● Text section

-------

The Joy of Being Alive
I was never gifted with numbers, but I always felt confident when it came to languages. When my emotions are too overwhelming to comprehend, I look for answers in written work, or I simply start writing down how I feel. It helps me deal with big emotions and determine why I am feeling so overwhelmed. One hobby this has led to is language learning.
I am busy learning isiXhosa, a language spoken in Southern Africa. isiXhosa is famous for having a lot of clicking sounds. The late Miriam Makeba sang a beautiful version of an isiXhosa song named “The Click Song,” which demonstrates the different clicks perfectly. It is a descriptive language by nature. For example, the song mentioned above is named so because English-speaking people can’t pronounce all the isiXhosa clicks. I am fond of analyzing the meaning of common phrases, so much so that I have a favorite phrase in isiXhosa: sikhona nathi.
In response to, “How are you?”, one can answer with, “Sikhona nathi.” That translates to “we are alive.” I find it incredibly poetic to so bluntly acknowledge the gift of being alive; both you and I are alive. I’ve incorporated this phrase into my daily life. Every time someone asks me how I am, “sikhona nathi” pops up in my thoughts. This means that I attempt to associate the question of “How are you?” with gratitude to be alive on a daily basis. It is remarkable how many times a day we automatically answer that question without any thought.
With myasthenia gravis, we can get so caught up in fighting death or our symptoms that we forget to live life, too. We tend to neglect that we deserve to live a life outside of myasthenia or that we are more than our disease. MG has a horrible way of finding its way into every aspect of every day, be it walking, talking, seeing, or breathing — all quite important functions necessary to fully participate in activities of daily living.
I believe in the power of positive thinking. By that, I by no means imply that positive thinking alone will cure all diseases, or any diseases for that matter. I simply mean that positive thinking leads to a positive outlook. Life is more approachable with a positive outlook, wouldn’t you say? Especially when you are constantly looking at the world around you with double vision.
The world would be better off if we all shared the perception that we should celebrate life. This week, I envy the isiXhosa-speaking people for their wisdom, and I am grateful for the way learning this language has changed my perception for the better. Sometimes the only thing needed to go forward is to acknowledge the privilege of being alive. Life is beautiful, never stop fighting.

-------

● Data for analysis
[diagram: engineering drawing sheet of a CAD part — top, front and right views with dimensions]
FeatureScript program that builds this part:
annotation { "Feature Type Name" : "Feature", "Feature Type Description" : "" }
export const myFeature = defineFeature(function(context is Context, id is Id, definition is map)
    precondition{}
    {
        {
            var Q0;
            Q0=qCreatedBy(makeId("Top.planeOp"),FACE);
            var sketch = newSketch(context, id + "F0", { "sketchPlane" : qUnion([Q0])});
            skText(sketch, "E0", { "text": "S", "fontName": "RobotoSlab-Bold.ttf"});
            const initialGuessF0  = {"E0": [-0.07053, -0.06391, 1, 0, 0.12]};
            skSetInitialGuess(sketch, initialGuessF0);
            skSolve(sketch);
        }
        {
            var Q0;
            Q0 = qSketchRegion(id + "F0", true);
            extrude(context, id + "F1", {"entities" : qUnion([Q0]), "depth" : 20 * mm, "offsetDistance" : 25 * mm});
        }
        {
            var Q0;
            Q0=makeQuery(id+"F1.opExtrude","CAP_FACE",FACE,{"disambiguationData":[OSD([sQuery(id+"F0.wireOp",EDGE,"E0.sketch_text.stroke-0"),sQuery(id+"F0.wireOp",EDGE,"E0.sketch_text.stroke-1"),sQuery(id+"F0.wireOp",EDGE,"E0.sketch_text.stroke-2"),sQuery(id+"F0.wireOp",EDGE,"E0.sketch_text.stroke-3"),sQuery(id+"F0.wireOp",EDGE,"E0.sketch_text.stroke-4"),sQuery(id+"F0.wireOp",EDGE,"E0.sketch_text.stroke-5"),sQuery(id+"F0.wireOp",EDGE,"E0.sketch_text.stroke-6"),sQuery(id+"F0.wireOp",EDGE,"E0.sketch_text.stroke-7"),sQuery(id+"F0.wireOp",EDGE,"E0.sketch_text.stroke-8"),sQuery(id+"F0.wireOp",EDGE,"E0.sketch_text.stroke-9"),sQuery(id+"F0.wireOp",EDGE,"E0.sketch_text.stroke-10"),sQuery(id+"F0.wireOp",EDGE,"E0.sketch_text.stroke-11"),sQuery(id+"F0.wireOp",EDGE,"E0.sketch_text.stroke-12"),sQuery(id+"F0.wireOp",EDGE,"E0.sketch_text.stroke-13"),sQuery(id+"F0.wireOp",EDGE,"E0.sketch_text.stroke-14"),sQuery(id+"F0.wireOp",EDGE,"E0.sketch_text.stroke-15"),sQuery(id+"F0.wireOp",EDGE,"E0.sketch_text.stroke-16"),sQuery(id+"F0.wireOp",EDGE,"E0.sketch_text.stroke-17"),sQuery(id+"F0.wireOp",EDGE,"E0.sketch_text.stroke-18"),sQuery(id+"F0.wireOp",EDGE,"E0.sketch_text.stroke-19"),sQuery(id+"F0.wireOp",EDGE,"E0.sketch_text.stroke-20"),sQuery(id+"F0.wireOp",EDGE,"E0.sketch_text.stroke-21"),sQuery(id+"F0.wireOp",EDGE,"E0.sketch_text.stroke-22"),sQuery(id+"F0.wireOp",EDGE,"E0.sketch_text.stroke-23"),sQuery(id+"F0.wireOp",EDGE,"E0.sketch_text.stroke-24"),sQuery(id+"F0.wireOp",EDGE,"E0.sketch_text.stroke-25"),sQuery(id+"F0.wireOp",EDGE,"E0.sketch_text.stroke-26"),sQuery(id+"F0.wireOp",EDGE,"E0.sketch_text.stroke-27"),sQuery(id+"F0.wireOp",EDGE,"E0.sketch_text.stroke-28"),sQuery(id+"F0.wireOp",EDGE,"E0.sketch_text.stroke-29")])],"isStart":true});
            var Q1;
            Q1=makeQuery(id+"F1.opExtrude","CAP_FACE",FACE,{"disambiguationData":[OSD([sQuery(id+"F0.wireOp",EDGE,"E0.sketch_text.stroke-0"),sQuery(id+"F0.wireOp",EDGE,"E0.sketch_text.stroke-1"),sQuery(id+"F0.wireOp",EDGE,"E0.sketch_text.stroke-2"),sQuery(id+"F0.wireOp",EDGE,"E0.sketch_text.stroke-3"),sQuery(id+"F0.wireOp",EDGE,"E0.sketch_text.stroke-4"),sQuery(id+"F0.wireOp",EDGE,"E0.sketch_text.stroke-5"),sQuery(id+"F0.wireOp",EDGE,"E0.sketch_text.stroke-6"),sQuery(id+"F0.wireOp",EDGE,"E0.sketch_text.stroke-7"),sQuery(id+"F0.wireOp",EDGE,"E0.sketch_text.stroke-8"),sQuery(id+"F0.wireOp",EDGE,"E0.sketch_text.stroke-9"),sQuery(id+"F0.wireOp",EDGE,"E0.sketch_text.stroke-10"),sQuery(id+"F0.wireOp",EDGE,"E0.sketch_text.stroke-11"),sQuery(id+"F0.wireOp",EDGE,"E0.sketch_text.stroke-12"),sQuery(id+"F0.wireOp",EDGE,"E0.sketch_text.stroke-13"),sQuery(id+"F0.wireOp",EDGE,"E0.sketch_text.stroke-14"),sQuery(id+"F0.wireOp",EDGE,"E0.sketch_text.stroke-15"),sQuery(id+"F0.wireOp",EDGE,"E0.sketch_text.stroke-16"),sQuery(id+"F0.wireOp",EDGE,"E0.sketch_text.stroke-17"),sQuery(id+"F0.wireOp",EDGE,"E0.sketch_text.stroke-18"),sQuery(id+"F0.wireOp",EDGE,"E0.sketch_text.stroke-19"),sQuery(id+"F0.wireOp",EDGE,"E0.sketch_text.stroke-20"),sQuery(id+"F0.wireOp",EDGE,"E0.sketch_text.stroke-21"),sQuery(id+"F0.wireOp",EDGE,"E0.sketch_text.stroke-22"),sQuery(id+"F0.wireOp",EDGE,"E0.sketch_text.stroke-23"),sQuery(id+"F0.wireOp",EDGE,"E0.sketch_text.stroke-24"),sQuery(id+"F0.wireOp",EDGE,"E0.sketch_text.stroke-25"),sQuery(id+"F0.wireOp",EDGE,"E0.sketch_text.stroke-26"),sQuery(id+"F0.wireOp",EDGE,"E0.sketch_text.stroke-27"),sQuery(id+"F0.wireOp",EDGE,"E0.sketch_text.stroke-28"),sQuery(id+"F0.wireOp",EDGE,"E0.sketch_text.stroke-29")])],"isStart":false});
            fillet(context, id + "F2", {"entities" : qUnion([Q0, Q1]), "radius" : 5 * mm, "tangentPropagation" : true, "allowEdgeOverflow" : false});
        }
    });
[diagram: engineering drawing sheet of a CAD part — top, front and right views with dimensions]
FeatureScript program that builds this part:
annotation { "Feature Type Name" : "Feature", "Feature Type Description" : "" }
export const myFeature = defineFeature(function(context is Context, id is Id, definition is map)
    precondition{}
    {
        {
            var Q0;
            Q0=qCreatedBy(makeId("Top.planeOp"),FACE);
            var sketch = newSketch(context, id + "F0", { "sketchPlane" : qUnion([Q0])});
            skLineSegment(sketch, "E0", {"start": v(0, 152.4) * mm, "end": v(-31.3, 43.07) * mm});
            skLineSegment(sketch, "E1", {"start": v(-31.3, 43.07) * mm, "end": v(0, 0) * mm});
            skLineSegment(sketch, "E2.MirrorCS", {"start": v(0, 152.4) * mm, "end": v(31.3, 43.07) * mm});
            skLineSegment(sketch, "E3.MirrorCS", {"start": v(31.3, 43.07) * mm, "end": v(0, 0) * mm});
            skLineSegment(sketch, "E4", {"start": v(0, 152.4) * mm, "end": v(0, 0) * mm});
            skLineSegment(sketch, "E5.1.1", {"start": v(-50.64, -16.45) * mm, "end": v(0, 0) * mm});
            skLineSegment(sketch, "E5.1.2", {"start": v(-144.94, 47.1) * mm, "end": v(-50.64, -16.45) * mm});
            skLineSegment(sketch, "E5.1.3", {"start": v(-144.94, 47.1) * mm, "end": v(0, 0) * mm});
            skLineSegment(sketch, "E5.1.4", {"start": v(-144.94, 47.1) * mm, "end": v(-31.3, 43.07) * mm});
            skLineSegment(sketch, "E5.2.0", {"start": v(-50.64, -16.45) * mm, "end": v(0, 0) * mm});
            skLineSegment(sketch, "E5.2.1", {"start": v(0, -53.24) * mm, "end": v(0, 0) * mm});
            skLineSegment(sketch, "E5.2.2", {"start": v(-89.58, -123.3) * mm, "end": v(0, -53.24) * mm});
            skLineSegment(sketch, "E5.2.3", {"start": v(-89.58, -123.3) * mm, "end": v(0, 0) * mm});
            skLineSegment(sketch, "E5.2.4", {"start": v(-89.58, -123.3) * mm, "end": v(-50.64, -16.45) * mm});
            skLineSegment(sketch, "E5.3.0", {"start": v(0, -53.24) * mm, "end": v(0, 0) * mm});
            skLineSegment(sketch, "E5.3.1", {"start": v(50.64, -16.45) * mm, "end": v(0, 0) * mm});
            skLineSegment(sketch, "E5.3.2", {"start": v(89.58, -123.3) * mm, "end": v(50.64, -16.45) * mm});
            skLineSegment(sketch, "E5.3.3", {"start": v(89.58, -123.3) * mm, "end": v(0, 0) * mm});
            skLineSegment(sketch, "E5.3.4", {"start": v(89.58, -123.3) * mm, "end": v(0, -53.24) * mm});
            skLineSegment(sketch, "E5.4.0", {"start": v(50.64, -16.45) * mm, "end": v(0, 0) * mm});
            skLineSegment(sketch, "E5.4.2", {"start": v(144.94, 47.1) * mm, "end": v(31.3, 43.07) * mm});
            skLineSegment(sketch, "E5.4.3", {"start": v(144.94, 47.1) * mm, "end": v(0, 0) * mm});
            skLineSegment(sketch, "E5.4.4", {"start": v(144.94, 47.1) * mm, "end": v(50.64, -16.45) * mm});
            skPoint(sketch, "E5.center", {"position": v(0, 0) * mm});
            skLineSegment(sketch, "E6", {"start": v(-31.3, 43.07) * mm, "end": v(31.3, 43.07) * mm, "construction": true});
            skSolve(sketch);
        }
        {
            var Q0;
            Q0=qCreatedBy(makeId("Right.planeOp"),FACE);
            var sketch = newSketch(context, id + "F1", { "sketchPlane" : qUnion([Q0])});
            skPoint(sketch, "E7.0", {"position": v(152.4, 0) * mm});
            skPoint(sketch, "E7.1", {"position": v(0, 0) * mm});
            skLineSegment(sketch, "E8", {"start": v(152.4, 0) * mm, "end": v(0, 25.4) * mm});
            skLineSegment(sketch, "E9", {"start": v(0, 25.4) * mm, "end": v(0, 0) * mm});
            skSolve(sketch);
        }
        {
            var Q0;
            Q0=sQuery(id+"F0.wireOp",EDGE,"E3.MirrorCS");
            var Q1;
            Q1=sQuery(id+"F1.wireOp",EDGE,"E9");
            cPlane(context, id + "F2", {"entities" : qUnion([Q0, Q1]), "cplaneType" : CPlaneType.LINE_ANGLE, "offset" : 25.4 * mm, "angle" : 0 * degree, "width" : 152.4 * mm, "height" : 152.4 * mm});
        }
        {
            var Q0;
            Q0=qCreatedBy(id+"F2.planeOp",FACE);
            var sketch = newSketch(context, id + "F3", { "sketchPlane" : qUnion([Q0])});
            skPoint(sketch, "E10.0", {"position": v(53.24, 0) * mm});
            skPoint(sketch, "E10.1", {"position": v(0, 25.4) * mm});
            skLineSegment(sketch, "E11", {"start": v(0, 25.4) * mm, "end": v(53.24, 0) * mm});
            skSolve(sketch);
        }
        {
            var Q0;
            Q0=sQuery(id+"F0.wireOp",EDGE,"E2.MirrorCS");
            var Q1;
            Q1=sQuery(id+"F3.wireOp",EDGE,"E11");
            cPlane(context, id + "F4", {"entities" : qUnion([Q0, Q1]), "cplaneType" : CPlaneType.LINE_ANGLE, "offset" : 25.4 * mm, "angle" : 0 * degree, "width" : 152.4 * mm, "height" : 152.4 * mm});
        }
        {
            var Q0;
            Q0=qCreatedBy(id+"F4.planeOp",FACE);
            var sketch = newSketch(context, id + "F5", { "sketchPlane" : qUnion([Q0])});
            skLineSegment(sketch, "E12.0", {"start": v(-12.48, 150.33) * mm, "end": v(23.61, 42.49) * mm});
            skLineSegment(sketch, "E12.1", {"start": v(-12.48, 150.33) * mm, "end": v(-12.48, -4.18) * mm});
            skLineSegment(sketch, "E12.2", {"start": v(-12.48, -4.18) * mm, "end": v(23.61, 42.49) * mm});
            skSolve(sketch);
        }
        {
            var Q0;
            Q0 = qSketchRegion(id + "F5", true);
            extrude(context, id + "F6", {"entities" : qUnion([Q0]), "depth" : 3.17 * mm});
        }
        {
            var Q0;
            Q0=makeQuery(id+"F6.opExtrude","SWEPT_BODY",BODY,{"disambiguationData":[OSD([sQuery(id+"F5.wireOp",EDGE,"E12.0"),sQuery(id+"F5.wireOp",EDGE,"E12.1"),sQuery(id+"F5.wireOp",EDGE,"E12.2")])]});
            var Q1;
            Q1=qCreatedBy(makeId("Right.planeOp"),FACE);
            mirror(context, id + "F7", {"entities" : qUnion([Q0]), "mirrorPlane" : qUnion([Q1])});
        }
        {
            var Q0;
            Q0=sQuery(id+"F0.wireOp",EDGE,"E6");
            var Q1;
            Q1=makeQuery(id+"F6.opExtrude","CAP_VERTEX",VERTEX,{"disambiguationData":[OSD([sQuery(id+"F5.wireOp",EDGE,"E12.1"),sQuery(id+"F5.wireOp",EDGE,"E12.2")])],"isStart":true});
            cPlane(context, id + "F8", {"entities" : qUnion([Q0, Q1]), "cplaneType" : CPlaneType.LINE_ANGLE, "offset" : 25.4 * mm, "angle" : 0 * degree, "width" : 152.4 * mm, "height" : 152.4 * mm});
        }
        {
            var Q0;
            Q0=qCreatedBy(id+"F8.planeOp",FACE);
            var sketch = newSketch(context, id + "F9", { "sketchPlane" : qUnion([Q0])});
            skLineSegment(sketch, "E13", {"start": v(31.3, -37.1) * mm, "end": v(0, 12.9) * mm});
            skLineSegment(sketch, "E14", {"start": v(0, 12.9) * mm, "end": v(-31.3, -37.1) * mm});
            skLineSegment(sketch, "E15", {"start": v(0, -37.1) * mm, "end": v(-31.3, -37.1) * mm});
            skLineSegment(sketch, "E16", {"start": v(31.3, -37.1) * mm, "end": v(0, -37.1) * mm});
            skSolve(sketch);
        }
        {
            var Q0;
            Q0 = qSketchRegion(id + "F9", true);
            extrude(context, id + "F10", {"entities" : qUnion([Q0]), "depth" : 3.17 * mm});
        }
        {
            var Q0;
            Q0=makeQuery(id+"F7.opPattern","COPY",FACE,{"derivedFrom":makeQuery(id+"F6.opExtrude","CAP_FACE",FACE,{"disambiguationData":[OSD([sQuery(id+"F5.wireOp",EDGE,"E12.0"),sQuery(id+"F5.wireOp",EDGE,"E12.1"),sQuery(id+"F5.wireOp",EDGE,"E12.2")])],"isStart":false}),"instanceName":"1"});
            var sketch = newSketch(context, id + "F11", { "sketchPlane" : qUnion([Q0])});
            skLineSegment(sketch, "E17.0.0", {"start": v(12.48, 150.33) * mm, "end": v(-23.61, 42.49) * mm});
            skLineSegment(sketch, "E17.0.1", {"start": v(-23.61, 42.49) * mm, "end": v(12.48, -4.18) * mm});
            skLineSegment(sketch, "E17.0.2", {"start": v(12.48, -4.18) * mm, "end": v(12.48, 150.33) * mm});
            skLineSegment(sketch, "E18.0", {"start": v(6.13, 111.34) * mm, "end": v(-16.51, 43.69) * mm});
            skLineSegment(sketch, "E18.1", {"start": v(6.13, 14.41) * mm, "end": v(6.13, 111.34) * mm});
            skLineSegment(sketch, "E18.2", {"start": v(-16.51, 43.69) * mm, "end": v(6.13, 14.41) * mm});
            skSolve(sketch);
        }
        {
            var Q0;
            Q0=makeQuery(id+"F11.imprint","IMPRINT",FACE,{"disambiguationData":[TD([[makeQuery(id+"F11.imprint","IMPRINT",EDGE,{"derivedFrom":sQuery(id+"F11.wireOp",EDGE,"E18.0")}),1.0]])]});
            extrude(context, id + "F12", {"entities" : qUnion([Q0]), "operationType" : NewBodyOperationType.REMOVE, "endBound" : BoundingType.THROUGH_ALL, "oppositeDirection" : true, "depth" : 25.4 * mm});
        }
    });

-------

● Task prompt
In the essay "The Joy of Being Alive," what does the isiXhosa phrase "sikhona nathi" translate to in English?

● Answer to the problem
It translates to "we are alive."